Compiti ed esercizi
(1) Rispondi a queste domande sul testo relativo alla parola "post-truth":
(a) Da quale anno gli Oxford Dictionaries scelgono ogni anno una parola o un'espressione?
(b) Di quanto è aumentata la frequenza della parola rispetto al 2015?
(c) A quale espressione è stata associata in particolare la parola?
(2) Estrai dal testo sulla parola "post-truth" il passo che va da "Referendum inglese ed" fino a "all’espressione post-truth politics." compreso.
(3) Scrivi il seguito del testo sulla parola "post-truth", riprendendo dopo la sua ultima frase.

++++ Sezione del documento

Referendum inglese ed elezioni presidenziali americane hanno trainato la popolarità dell’aggettivo secondo cui i fatti contano meno delle opinioni.

Ogni anno dal 2004 gli Oxford Dictionaries eleggono una parola o un’espressione emblematica del nostro tempo, e quella per il 2016 è “post-truth“, un aggettivo definito come “relativo a circostanze in cui i fatti oggettivi sono meno influenti nel formare l’opinione pubblica del ricorso alle emozioni e alle credenziali personali”.

La parola è entrata in vigore negli ultimi dieci anni ma soltanto in quest’ultimo secondo i linguisti ha avuto un picco di frequenza aumentando del 2000 per cento rispetto al 2015 soprattutto nel contesto delle elezioni in America e del referendum nel Regno Unito, trovandosi in particolare associato all’espressione post-truth politics.

Un enorme programma di ricerca della lingua identifica e raccoglie ogni mese da giornali, libri, blog, persino social network parole nuove ed emergenti e poi un sofisticato software permette ad esperti lessicografi di condurre un esame su quelle più affermate, tracciando il loro cambiamento di significato ed uso a seconda del tempo e delle circostanze.

Post-truth in questa esamina ha dimostrato di aver avuto negli ultimi dodici mesi un forte impatto sulle coscienze nazionali e internazionali, e il prefisso “post” più che riferirsi al tempo successivo ad un evento ha assunto il significato di appartenenza ad un tempo in cui il concetto specificato (in questo caso truth) è diventato poco rilevante o del tutto irrilevante.

++++++++
++++ Dati estratti

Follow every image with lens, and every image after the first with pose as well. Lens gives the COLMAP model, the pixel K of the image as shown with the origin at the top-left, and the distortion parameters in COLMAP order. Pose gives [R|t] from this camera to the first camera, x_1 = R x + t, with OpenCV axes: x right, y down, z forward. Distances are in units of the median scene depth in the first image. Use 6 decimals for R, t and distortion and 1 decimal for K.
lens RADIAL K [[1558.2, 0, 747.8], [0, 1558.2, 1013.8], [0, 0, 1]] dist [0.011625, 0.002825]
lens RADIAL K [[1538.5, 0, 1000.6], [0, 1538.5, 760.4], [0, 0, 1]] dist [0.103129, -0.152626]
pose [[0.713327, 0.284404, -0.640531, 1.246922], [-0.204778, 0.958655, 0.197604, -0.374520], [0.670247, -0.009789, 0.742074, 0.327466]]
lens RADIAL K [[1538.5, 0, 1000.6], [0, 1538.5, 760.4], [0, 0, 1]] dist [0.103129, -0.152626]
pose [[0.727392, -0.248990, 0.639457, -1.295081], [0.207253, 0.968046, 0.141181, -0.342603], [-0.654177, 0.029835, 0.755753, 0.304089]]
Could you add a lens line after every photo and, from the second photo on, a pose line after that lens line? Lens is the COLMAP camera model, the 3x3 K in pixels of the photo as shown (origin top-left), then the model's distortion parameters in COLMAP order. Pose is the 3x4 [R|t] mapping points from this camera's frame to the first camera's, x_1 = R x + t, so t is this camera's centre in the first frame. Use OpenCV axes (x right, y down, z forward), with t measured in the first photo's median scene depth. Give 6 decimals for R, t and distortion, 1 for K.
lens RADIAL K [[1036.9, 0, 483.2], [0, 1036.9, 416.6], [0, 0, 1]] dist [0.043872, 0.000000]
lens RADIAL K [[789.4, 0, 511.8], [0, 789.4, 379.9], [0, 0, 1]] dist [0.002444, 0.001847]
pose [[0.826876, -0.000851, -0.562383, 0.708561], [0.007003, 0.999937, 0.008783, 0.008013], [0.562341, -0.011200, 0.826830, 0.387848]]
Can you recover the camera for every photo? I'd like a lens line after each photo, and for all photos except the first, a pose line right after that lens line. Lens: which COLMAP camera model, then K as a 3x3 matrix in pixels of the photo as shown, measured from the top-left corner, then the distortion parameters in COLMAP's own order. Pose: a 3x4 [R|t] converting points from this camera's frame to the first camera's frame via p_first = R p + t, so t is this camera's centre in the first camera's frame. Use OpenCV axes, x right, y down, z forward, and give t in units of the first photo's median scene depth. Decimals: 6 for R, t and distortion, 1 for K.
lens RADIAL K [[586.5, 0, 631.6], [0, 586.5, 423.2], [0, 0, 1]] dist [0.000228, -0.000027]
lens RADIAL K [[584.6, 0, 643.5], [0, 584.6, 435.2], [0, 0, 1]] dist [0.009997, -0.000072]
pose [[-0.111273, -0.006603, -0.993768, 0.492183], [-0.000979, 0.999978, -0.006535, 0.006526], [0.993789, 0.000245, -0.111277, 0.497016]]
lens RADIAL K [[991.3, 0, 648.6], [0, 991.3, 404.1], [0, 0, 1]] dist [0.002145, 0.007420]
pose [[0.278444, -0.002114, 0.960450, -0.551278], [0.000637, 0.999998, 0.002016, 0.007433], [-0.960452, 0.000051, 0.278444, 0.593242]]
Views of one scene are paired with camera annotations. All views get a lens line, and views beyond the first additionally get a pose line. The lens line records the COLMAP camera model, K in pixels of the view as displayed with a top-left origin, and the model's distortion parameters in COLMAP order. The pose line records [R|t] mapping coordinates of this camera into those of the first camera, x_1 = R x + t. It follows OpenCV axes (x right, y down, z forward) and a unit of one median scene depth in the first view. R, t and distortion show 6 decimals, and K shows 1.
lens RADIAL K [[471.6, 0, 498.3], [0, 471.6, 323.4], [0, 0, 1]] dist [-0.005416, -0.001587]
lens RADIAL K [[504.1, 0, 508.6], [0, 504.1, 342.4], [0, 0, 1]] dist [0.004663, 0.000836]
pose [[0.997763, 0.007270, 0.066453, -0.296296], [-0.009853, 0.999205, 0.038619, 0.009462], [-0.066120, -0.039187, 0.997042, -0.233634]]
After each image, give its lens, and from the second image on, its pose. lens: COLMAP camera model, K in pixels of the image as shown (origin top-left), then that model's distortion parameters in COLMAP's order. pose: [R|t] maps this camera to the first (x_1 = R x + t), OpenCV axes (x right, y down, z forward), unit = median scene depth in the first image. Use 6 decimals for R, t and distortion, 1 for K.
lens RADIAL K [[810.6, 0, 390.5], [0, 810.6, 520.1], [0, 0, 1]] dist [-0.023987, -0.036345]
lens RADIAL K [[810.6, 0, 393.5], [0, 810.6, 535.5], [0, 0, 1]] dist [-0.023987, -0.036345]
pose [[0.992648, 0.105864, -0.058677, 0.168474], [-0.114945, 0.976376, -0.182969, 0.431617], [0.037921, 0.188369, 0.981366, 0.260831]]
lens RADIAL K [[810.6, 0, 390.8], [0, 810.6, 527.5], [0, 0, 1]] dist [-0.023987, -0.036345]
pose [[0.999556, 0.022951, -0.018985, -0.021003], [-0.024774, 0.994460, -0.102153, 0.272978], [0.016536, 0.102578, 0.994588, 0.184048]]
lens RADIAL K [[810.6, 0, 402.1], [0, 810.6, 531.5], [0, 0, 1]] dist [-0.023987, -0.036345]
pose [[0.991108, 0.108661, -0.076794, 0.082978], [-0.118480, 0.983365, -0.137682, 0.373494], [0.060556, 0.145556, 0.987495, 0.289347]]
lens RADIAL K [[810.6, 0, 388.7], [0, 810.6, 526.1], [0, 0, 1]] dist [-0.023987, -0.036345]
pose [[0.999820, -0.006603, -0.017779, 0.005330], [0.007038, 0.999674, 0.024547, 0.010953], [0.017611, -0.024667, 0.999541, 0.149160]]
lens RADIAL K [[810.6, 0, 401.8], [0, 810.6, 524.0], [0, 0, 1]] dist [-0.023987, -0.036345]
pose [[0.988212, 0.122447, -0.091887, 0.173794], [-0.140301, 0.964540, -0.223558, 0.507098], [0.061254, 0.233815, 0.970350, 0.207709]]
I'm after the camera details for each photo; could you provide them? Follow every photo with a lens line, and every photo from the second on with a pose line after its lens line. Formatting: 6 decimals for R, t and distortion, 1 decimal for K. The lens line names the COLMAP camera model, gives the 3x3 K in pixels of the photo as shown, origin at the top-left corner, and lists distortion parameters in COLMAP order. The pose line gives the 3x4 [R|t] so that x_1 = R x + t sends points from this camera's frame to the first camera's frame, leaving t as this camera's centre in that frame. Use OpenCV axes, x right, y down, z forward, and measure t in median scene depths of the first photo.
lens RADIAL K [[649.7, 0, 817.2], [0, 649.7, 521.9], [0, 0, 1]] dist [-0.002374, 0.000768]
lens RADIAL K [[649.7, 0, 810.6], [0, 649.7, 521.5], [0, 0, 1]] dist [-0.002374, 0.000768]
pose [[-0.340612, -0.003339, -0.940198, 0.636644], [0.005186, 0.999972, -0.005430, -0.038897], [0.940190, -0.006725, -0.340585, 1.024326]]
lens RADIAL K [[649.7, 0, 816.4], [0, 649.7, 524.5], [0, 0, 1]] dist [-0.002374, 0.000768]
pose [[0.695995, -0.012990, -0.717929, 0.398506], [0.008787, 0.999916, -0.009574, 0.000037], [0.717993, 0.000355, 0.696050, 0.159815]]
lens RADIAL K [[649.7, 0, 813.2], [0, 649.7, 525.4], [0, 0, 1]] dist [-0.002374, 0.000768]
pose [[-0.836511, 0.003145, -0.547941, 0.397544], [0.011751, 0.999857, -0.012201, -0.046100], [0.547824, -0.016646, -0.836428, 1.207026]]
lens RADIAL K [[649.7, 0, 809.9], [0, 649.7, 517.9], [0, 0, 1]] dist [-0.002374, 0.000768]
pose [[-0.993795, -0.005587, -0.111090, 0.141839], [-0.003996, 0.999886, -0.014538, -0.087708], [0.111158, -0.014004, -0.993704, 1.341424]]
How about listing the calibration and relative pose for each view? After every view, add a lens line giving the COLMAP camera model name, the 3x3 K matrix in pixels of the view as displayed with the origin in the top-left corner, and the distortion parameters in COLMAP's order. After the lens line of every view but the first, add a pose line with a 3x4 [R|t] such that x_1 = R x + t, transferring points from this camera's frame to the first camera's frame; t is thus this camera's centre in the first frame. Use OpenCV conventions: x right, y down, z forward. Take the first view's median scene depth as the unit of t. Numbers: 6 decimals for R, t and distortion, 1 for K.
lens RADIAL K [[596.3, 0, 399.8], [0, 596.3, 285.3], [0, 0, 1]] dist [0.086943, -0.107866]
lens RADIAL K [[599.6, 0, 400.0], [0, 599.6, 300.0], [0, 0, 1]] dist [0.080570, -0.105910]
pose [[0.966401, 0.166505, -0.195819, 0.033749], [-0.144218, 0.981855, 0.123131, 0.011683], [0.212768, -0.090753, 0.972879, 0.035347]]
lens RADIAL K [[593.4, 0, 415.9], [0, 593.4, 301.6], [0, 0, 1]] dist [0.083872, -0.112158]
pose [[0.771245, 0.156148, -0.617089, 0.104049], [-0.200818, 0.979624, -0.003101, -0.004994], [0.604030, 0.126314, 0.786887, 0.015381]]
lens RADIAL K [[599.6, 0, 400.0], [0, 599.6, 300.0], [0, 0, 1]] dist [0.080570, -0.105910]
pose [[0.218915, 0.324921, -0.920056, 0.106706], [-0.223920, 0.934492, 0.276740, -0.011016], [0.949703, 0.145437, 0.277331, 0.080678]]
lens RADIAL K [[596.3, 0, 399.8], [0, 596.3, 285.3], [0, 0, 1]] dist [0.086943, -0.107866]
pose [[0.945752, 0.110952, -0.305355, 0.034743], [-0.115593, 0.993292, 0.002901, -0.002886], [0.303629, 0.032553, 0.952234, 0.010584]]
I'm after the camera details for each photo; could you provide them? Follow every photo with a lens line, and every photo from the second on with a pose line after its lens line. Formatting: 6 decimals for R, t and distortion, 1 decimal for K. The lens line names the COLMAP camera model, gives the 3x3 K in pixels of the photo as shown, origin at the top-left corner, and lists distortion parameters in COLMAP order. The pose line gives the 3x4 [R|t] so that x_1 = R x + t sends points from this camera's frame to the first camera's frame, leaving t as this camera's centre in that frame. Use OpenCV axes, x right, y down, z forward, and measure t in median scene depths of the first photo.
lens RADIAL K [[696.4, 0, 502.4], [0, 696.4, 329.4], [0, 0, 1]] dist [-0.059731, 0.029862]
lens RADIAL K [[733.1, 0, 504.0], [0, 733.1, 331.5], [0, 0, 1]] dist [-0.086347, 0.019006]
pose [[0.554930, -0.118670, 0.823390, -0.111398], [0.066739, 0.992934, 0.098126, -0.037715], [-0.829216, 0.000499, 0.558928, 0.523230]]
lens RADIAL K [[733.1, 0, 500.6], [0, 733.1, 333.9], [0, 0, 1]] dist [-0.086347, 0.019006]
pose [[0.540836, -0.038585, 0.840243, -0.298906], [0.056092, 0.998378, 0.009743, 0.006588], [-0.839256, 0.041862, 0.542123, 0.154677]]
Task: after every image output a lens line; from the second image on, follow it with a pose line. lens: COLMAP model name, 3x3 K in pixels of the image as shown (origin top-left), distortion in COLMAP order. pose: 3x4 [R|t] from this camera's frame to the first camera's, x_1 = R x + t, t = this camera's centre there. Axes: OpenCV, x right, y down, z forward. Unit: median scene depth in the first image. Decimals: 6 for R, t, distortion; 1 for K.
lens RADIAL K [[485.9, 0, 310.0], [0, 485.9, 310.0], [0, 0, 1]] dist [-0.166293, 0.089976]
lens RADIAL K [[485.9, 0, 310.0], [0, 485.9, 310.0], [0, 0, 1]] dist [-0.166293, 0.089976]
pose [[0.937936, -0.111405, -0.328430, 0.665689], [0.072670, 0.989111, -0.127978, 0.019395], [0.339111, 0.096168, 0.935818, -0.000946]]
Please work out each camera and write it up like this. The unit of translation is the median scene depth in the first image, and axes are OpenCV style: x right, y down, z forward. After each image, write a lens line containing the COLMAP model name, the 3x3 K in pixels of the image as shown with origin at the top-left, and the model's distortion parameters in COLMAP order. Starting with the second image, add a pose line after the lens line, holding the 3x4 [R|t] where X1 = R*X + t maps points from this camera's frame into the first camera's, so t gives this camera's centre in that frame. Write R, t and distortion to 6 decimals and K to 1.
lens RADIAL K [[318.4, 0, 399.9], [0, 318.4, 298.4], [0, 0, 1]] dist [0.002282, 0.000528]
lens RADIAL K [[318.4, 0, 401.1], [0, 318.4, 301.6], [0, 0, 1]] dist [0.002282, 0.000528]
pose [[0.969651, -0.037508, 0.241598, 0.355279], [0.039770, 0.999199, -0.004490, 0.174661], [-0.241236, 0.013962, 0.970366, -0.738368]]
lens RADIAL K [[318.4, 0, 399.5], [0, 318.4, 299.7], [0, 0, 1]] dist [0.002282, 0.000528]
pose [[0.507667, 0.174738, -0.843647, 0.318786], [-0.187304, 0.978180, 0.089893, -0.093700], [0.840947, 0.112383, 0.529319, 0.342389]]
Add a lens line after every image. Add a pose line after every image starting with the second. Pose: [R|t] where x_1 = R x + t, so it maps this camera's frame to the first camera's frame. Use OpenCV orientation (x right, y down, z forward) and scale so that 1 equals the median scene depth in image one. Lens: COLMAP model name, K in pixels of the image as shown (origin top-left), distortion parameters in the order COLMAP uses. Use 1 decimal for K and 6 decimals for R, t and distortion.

++++++++

Risposte per compito
(1)
(a) Dal 2004.
(b) Del 2000 per cento.
(c) All'espressione post-truth politics.

(2)
Referendum inglese ed elezioni presidenziali americane hanno trainato la popolarità dell’aggettivo secondo cui i fatti contano meno delle opinioni.

Ogni anno dal 2004 gli Oxford Dictionaries eleggono una parola o un’espressione emblematica del nostro tempo, e quella per il 2016 è “post-truth“, un aggettivo definito come “relativo a circostanze in cui i fatti oggettivi sono meno influenti nel formare l’opinione pubblica del ricorso alle emozioni e alle credenziali personali”.

La parola è entrata in vigore negli ultimi dieci anni ma soltanto in quest’ultimo secondo i linguisti ha avuto un picco di frequenza aumentando del 2000 per cento rispetto al 2015 soprattutto nel contesto delle elezioni in America e del referendum nel Regno Unito, trovandosi in particolare associato all’espressione post-truth politics.

(3)
Il termine segnala anche la crescente diffusione di espressioni con il prefisso “post” seguito dal trattino.

Secondo i ricercatori del dizionario anglosassone, la parola è stata usata per la prima volta nel 1992 in un saggio del drammaturgo serbo-americano Steve Tesich per il giornale statunitense The Nation, in quella circostanza intesa però come “dopo che è emersa la verità”, non nel senso attuale di “indifferenza alla verità”, mentre nel 2005 il comico americano Stephen Colbert ha usato il termine “truthiness” col significato di “sembrar vero, anche non essendolo necessariamente”, molto simile quindi a quello di post-truth.

Nella rosa dei candidati figuravano anche le parole Brexiteer, woke, adulting, alt-right, glass cliff, hygge, chatbot, coulrophobia, Latinx.